Top of Document section

She received a message on Facebook saying there was an opossum outside a local business that looked like it had been hit with a brick.
“The picture they sent me was this opossum huddled up in a ball with blood everywhere,” Fojtik said.
Fojtik was not sure whether Flaco was going to make it. He had skull fractures, his nasal passage was crushed, he had jaw fractures and his teeth were knocked out. Flaco’s mouth and throat were so swollen he had to have a tube inserted in his side so he could eat and receive steroids and antibiotics.
“He got better, but this is why I want to educate people on these animals, because these are things that don’t need to happen,” Fojtik said. “Just because you find a raccoon or a opossum or a squirrel around your house doesn’t mean you have to go and murder them.They’re just trying to coexist like we are.”
Fojtik’s main goal is to educate people on the benefits of these wild animals. For example, opossums do not carry rabies and eat potentially dangerous insects such as ticks.
“That’s my goal – is just to educate people. No abuse. That’s unnecessary,” Fojtik said. “If someone was to beat a dog you’d have about 500,000 people ready to take them down. But if somebody beats a opossum or a skunk, well they’re vermin to them. No they’re not. It’s a living, breathing animal. It has a soul, it has feelings, it has a mind, and it has a purpose.”
Fojtik wants to reach as many people as she can about the benefits of having these animals around.
“I would like to get my educational permit so I can go to schools and take some of these animals that are non-releasable and teach people about what their purpose is and why they’re good to have around,” Fojtik said.
Although Fojtik does not receive help from the state or through grants, she continues to help these animals in any way she can.

Bottom of Document section

> **Task prompt**:
Continue the article about Fojtik's wildlife rescue work from where it stops. The entries after this text are not needed for anything here.

Top of Supplied information

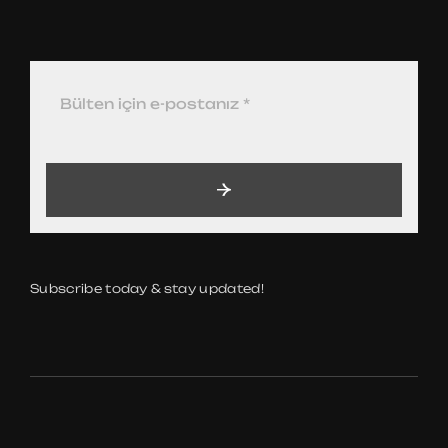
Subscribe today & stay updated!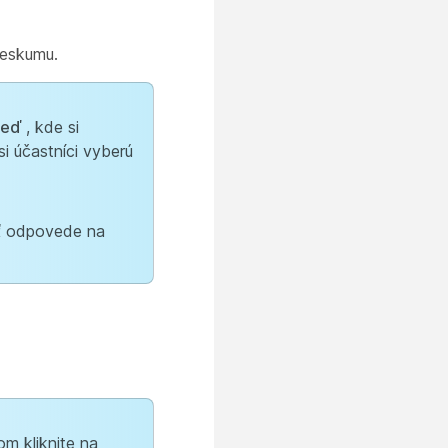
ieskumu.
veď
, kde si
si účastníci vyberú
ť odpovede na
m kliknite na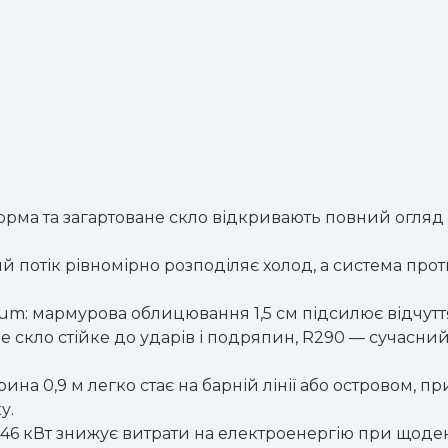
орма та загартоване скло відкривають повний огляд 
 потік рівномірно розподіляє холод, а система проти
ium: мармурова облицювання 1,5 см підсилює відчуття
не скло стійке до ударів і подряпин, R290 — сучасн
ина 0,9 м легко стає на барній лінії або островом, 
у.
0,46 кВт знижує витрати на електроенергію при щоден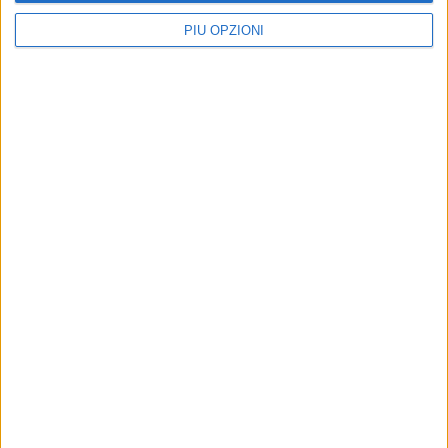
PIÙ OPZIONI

Bottom of Supplied information
Top of Supplied information

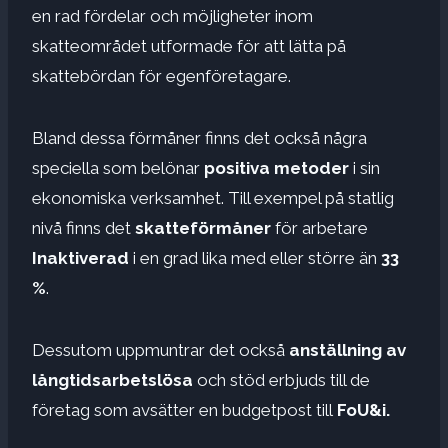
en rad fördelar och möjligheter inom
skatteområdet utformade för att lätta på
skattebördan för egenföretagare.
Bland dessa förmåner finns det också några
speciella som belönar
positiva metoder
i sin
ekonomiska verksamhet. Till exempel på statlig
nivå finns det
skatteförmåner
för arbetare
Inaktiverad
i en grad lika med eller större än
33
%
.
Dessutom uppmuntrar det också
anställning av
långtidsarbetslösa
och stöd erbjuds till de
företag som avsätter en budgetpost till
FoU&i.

Bottom of Supplied information

> **Response below**:
“It’s like a full-time job even though it’s not considered a job; it’s more of a volunteer status than anything else,” Fojtik said.
As a licensed wildlife rehabilitator in Lavaca County and for the surrounding area, Fojtik gets multiple new animals every week that require special formulated food, antibiotics, steroids and specialized wound care, and the cost adds up quickly.
Depending on the severity, some animals have to stay on antibiotics for two weeks and receive probiotic supplements because of the medicine they take for such a long time.
Fojtik also has multiple enclosures with specific amenities to meet each animal’s needs, which she would like to expand when she can acquire more building materials.
But the cost and time is all worth it to Fojtik when she gets to see the animals reintroduced to the wild.
“That’s the best feeling ever. The opossums, when you see them sniffing around, marking their territory, sniffing, climbing and exploring. The skunks start digging right away. The raccoons immediately start hopping around and bouncing and jumping up into trees.” Fojtik said. “The deer, when you open up the pen for the first time and they get to experience the whole big world, they’re playing, their tails in the air. They don’t know what to do with themselves. They’re free. That’s an exciting feeling.”